> [WORK ITEM] Retype each entry exactly. Skip any pictures.

> [RECORDS TO PROCESS]

::::::::

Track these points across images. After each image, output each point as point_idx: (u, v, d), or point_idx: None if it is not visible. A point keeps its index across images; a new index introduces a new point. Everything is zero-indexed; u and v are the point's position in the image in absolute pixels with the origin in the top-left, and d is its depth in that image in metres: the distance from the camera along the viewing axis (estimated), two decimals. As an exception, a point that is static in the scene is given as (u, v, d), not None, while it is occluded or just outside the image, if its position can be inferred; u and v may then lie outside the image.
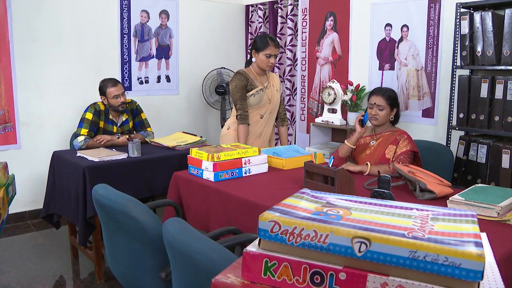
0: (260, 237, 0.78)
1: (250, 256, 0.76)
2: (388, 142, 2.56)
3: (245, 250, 0.77)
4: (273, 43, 2.92)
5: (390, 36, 3.51)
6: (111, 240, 1.77)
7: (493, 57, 2.70)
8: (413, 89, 3.39)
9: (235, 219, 2.08)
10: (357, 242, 0.69)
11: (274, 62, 2.96)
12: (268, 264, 0.75)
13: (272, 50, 2.91)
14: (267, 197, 2.02)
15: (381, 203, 0.89)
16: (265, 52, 2.91)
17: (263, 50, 2.92)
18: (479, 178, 2.82)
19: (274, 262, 0.74)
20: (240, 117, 2.95)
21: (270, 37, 2.95)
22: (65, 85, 3.72)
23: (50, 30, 3.59)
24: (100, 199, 1.70)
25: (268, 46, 2.90)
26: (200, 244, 1.22)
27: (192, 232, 1.29)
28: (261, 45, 2.92)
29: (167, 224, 1.39)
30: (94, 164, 2.61)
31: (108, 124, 3.25)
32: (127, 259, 1.69)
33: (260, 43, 2.93)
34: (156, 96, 4.27)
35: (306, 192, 0.93)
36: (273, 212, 0.79)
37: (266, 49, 2.91)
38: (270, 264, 0.75)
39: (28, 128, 3.59)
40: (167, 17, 4.24)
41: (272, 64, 2.96)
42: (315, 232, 0.72)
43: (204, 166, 2.32)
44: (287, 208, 0.83)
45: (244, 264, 0.77)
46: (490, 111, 2.75)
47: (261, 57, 2.94)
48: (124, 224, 1.63)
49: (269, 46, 2.90)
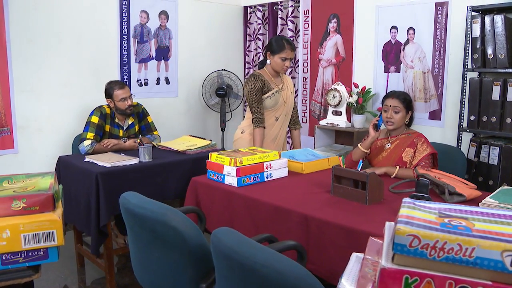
0: (396, 252, 0.73)
1: (388, 273, 0.72)
2: (405, 145, 2.56)
3: (381, 266, 0.72)
4: (290, 46, 2.86)
5: (395, 38, 3.52)
6: (143, 251, 1.70)
7: (505, 60, 2.73)
8: (420, 91, 3.41)
9: (264, 225, 2.03)
10: (508, 255, 0.65)
11: (289, 66, 2.91)
12: (408, 281, 0.70)
13: (288, 54, 2.86)
14: (298, 203, 1.98)
15: (482, 211, 0.86)
16: (281, 55, 2.86)
17: (279, 53, 2.86)
18: (491, 179, 2.85)
19: (416, 278, 0.70)
20: (256, 120, 2.89)
21: (286, 40, 2.90)
22: (63, 88, 3.59)
23: (47, 31, 3.45)
24: (134, 208, 1.62)
25: (284, 49, 2.85)
26: (264, 255, 1.16)
27: (251, 243, 1.24)
28: (277, 48, 2.86)
29: (218, 235, 1.33)
30: (106, 170, 2.51)
31: (114, 128, 3.15)
32: (163, 271, 1.62)
33: (276, 45, 2.87)
34: (155, 98, 4.17)
35: (410, 202, 0.89)
36: (409, 226, 0.75)
37: (282, 52, 2.86)
38: (411, 280, 0.70)
39: (25, 132, 3.44)
40: (166, 18, 4.15)
41: (287, 67, 2.91)
42: (460, 245, 0.68)
43: (226, 171, 2.26)
44: (413, 220, 0.78)
45: (381, 281, 0.72)
46: (502, 113, 2.78)
47: (277, 60, 2.88)
48: (161, 234, 1.56)
49: (285, 49, 2.85)
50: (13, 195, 0.92)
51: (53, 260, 0.94)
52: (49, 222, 0.90)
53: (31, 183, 1.02)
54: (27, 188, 0.96)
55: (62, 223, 0.94)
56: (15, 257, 0.90)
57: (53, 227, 0.90)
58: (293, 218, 1.91)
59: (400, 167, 2.49)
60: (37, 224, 0.89)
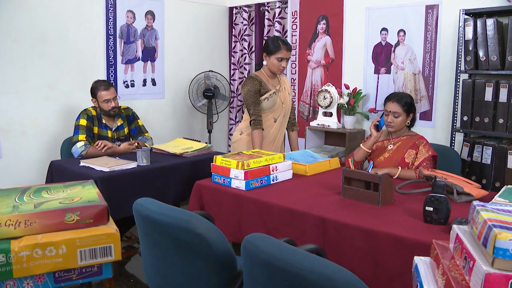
0: (497, 257, 0.72)
1: (493, 278, 0.71)
2: (407, 146, 2.59)
3: (486, 271, 0.71)
4: (286, 46, 2.85)
5: (386, 40, 3.56)
6: (163, 259, 1.64)
7: (498, 62, 2.81)
8: (410, 92, 3.46)
9: (277, 229, 2.00)
10: None
11: (285, 66, 2.90)
12: (513, 285, 0.70)
13: (284, 54, 2.85)
14: (311, 205, 1.97)
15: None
16: (276, 56, 2.85)
17: (274, 54, 2.85)
18: (484, 178, 2.92)
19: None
20: (254, 122, 2.87)
21: (282, 40, 2.89)
22: (48, 89, 3.45)
23: (32, 30, 3.31)
24: (153, 215, 1.56)
25: (280, 50, 2.84)
26: (311, 261, 1.14)
27: (293, 249, 1.22)
28: (273, 48, 2.85)
29: (254, 241, 1.30)
30: (105, 175, 2.43)
31: (102, 129, 3.07)
32: (186, 279, 1.57)
33: (272, 46, 2.85)
34: (142, 100, 4.08)
35: (481, 205, 0.89)
36: (508, 231, 0.74)
37: (278, 53, 2.84)
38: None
39: (9, 136, 3.29)
40: (152, 18, 4.06)
41: (284, 68, 2.89)
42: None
43: (233, 175, 2.22)
44: (506, 224, 0.77)
45: (485, 287, 0.71)
46: (494, 114, 2.86)
47: (273, 61, 2.86)
48: (185, 242, 1.51)
49: (281, 49, 2.84)
50: (63, 207, 0.86)
51: (107, 276, 0.88)
52: (106, 236, 0.85)
53: (74, 193, 0.96)
54: (74, 200, 0.91)
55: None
56: (68, 274, 0.85)
57: (111, 241, 0.85)
58: (309, 221, 1.89)
59: (402, 167, 2.52)
60: (94, 239, 0.84)
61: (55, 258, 0.81)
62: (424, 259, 0.93)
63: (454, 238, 0.88)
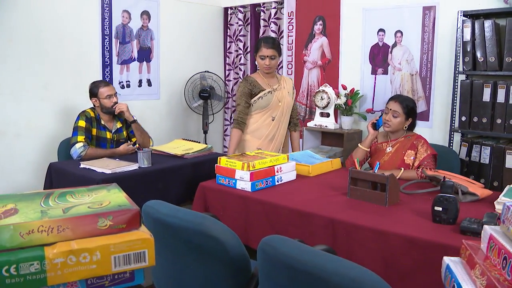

::::::::

> [ANSWER SPACE]
Track these points across images. After each image, output each point as point_idx: (u, v, d), or point_idx: None if it is not visible. A point keeps its index across images; a new index introduces a new point. Everything is zero-indexed; u and v are the point's position in the image in absolute pixels with the origin in the top-left, and d is its depth in that image in metres: the distance from the camera along the viewing axis (estimated), two decimals. As an exception, a point that is static in the scene is given as (u, v, d), not None, while it is occluded or just outside the image, if its position can be inferred; u and v may then lie outside the image.
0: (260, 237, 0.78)
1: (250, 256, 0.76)
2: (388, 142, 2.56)
3: (245, 250, 0.77)
4: (273, 43, 2.92)
5: (390, 36, 3.51)
6: (111, 240, 1.77)
7: (493, 57, 2.70)
8: (413, 89, 3.39)
9: (235, 219, 2.08)
10: (357, 242, 0.69)
11: (274, 62, 2.96)
12: (268, 264, 0.75)
13: (272, 50, 2.91)
14: (267, 197, 2.02)
15: (381, 203, 0.89)
16: (265, 52, 2.91)
17: (263, 50, 2.92)
18: (479, 178, 2.82)
19: (274, 262, 0.74)
20: (240, 117, 2.95)
21: (270, 37, 2.95)
22: (65, 85, 3.72)
23: (50, 30, 3.59)
24: (100, 199, 1.70)
25: (268, 46, 2.90)
26: (200, 244, 1.22)
27: (192, 232, 1.29)
28: (261, 45, 2.92)
29: (167, 224, 1.39)
30: (94, 164, 2.61)
31: (108, 124, 3.25)
32: (127, 259, 1.69)
33: (260, 43, 2.93)
34: (156, 96, 4.27)
35: (306, 192, 0.93)
36: (273, 212, 0.79)
37: (266, 49, 2.91)
38: (270, 264, 0.75)
39: (28, 128, 3.59)
40: (167, 17, 4.24)
41: (272, 64, 2.96)
42: (315, 232, 0.72)
43: (204, 166, 2.32)
44: (287, 208, 0.83)
45: (244, 264, 0.77)
46: (490, 111, 2.75)
47: (261, 57, 2.94)
48: (124, 224, 1.63)
49: (269, 46, 2.90)
0: (396, 252, 0.73)
1: (388, 273, 0.72)
2: (405, 145, 2.56)
3: (381, 266, 0.72)
4: (290, 46, 2.86)
5: (395, 38, 3.52)
6: (143, 251, 1.70)
7: (505, 60, 2.73)
8: (420, 91, 3.41)
9: (264, 225, 2.03)
10: (508, 255, 0.65)
11: (289, 66, 2.91)
12: (408, 281, 0.70)
13: (288, 54, 2.86)
14: (298, 203, 1.98)
15: (482, 211, 0.86)
16: (281, 55, 2.86)
17: (279, 53, 2.86)
18: (491, 179, 2.85)
19: (416, 278, 0.70)
20: (256, 120, 2.89)
21: (286, 40, 2.90)
22: (63, 88, 3.59)
23: (47, 31, 3.45)
24: (134, 208, 1.62)
25: (284, 49, 2.85)
26: (264, 255, 1.16)
27: (251, 243, 1.24)
28: (277, 48, 2.86)
29: (218, 235, 1.33)
30: (106, 170, 2.51)
31: (114, 128, 3.15)
32: (163, 271, 1.62)
33: (276, 45, 2.87)
34: (155, 98, 4.17)
35: (410, 202, 0.89)
36: (409, 226, 0.75)
37: (282, 52, 2.86)
38: (411, 280, 0.70)
39: (25, 132, 3.44)
40: (166, 18, 4.15)
41: (287, 67, 2.91)
42: (460, 245, 0.68)
43: (226, 171, 2.26)
44: (413, 220, 0.78)
45: (381, 281, 0.72)
46: (502, 113, 2.78)
47: (277, 60, 2.88)
48: (161, 234, 1.56)
49: (285, 49, 2.85)
50: (13, 195, 0.92)
51: (53, 260, 0.94)
52: (49, 222, 0.90)
53: (31, 183, 1.02)
54: (27, 188, 0.96)
55: (62, 223, 0.94)
56: (15, 257, 0.90)
57: (53, 227, 0.90)
58: (293, 218, 1.91)
59: (400, 167, 2.49)
60: (37, 224, 0.89)
0: (497, 257, 0.72)
1: (493, 278, 0.71)
2: (407, 146, 2.59)
3: (486, 271, 0.71)
4: (286, 46, 2.85)
5: (386, 40, 3.56)
6: (163, 259, 1.64)
7: (498, 62, 2.81)
8: (410, 92, 3.46)
9: (277, 229, 2.00)
10: None
11: (285, 66, 2.90)
12: (513, 285, 0.70)
13: (284, 54, 2.85)
14: (311, 205, 1.97)
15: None
16: (276, 56, 2.85)
17: (274, 54, 2.85)
18: (484, 178, 2.92)
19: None
20: (254, 122, 2.87)
21: (282, 40, 2.89)
22: (48, 89, 3.45)
23: (32, 30, 3.31)
24: (153, 215, 1.56)
25: (280, 50, 2.84)
26: (311, 261, 1.14)
27: (293, 249, 1.22)
28: (273, 48, 2.85)
29: (254, 241, 1.30)
30: (105, 175, 2.43)
31: (102, 129, 3.07)
32: (186, 279, 1.57)
33: (272, 46, 2.85)
34: (142, 100, 4.08)
35: (481, 205, 0.89)
36: (508, 231, 0.74)
37: (278, 53, 2.84)
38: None
39: (9, 136, 3.29)
40: (152, 18, 4.06)
41: (284, 68, 2.89)
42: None
43: (233, 175, 2.22)
44: (506, 224, 0.77)
45: (485, 287, 0.71)
46: (494, 114, 2.86)
47: (273, 61, 2.86)
48: (185, 242, 1.51)
49: (281, 49, 2.84)
50: (63, 207, 0.86)
51: (107, 276, 0.88)
52: (106, 236, 0.85)
53: (74, 193, 0.96)
54: (74, 200, 0.91)
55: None
56: (68, 274, 0.85)
57: (111, 241, 0.85)
58: (309, 221, 1.89)
59: (402, 167, 2.52)
60: (94, 239, 0.84)
61: (55, 258, 0.81)
62: (424, 259, 0.93)
63: (454, 238, 0.88)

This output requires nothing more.